插件磁鐵在同步輻射和自由電子雷射設施上扮演關鍵的光源設備的角色。因此，發展短週期且強磁場的聚頻磁鐵才是提高同步輻射光亮度和縮小加速器設備尺寸的主要目標。為了在短週期之下能產生高磁場，我們使用的材料為高溫超導(high-temperature superconducting)釔鋇銅氧塊材(YBCO Bulk)，半徑和厚度分別為16 mm和2.5 mm。

將塊材組成錯開排列的聚頻磁鐵(staggered undulator)，其週期長(period length)和磁極間隙(magnet gap)分別為5 mm 和4 mm。超導塊材磁列在3.5 T 螺線管磁化系統之下，分別在溫度為77 K和7 K的環境裡被磁化而擄獲磁場。目前在77 K和7 K的條件之下，這種錯開排列的聚頻磁鐵所獲得的平均磁場強度分別約為0.015 T和0.3 T，同時也使用場冷磁化(Field Cool, FC)和零場冷磁化方式(Zero Field Cool, ZFC)，來分析高溫超導塊材錯開排列的聚頻磁鐵(HTS Bulk Staggered Undulator (HTSBSU))被磁化後其所擄獲磁場大小及磁場均勻性的不同特性。對於低溫的實驗環境，利用SolidWorks軟體來設計新的低溫真空腔體，並藉由製冷機(cryocooler)降低塊材溫度達到7 K。

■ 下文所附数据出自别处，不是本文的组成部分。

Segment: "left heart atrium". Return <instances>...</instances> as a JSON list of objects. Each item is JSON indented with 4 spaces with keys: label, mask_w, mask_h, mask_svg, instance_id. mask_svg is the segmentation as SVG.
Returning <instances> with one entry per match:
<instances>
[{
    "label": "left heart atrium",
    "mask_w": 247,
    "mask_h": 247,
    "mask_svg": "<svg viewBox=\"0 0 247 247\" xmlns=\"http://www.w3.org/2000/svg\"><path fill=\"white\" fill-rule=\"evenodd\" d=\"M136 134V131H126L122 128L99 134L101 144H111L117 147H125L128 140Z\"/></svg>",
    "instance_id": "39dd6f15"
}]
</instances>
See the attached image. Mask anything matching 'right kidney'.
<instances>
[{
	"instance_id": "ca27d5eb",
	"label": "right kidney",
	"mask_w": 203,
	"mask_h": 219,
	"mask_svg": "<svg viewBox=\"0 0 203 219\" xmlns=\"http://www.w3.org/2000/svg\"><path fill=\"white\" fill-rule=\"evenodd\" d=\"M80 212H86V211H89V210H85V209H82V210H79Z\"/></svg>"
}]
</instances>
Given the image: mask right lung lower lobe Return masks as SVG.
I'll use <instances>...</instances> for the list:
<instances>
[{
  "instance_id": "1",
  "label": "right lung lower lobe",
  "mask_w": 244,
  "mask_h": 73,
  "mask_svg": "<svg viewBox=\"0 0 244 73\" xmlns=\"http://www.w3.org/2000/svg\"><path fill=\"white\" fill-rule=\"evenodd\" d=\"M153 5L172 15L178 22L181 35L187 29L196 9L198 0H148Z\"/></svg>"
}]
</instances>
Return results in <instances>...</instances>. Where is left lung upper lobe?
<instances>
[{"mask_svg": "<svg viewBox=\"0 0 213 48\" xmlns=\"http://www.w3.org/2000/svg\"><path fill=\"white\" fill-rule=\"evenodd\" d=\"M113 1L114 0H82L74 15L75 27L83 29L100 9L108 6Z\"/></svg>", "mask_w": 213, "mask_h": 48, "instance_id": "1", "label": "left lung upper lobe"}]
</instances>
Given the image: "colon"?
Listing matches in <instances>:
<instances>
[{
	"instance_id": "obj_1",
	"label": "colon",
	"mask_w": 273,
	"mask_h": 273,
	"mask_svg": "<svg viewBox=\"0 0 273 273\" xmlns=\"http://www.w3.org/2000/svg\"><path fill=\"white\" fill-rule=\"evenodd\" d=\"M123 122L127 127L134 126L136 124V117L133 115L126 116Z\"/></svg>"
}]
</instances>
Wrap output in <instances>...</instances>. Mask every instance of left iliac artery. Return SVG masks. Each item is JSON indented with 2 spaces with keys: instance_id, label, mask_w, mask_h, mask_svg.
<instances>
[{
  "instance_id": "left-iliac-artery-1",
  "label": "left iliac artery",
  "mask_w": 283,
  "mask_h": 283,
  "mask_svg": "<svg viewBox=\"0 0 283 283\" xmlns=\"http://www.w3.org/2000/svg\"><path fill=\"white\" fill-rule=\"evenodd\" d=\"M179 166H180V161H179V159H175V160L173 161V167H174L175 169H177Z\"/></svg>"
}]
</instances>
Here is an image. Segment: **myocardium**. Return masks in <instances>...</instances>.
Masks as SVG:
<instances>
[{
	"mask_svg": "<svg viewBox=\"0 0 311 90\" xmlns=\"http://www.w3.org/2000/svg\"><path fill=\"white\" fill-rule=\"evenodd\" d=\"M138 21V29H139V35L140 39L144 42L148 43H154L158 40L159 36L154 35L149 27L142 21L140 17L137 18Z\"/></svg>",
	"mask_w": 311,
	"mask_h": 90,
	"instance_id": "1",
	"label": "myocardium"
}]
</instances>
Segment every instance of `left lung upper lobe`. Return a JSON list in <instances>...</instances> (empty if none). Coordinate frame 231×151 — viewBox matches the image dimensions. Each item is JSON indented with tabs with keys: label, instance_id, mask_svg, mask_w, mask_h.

為了獲得一次場積分值(電子角度)和二次場積分值(電子位置)為零，必需想辦法先能計算所能獲得的擄磁場大小及其分佈，因此，尋找一套超導塊材模擬擄磁場的理論與方法，才能去估算擄磁場強度及其橫向上的磁場均勻度分佈，並且利用此方法來優化末端磁極 (end pole optimization)來獲得一次場積分和二次場積分值為零，因此以比恩模型(Bean Model)為基礎而發展出的能量最小化方法(Energy Minimization Method, EM Method)提供了磁場模擬的可行性。最終，以能量最小化方法為理論基礎，並在Mathematica和Radia等的應用程式上發展出一套演算法，去計算感應電流分布來模擬擄獲磁場大小與分佈。

而各顆高溫超導塊材擄磁大小是否相同也是本研究成功與否的主要關鍵因素之一，因此在各顆塊材擄磁大小不相同的情況之下，整理分析並找出一套能滿足「均勻」擄磁場的方法流程，此方法可以解決部分短週期之下高溫超導錯開排列聚頻磁鐵的各顆塊材擄磁大小不相同的問題。從實驗中了解如果各顆塊材擄磁大小不相同時，則以場冷磁化為主並使塊材處於磁化未飽和狀態，如此可以降低各顆塊材擄磁大小不相同的影響因素，並有機會可以獲得較均勻的擄磁場及其縱向磁場分佈。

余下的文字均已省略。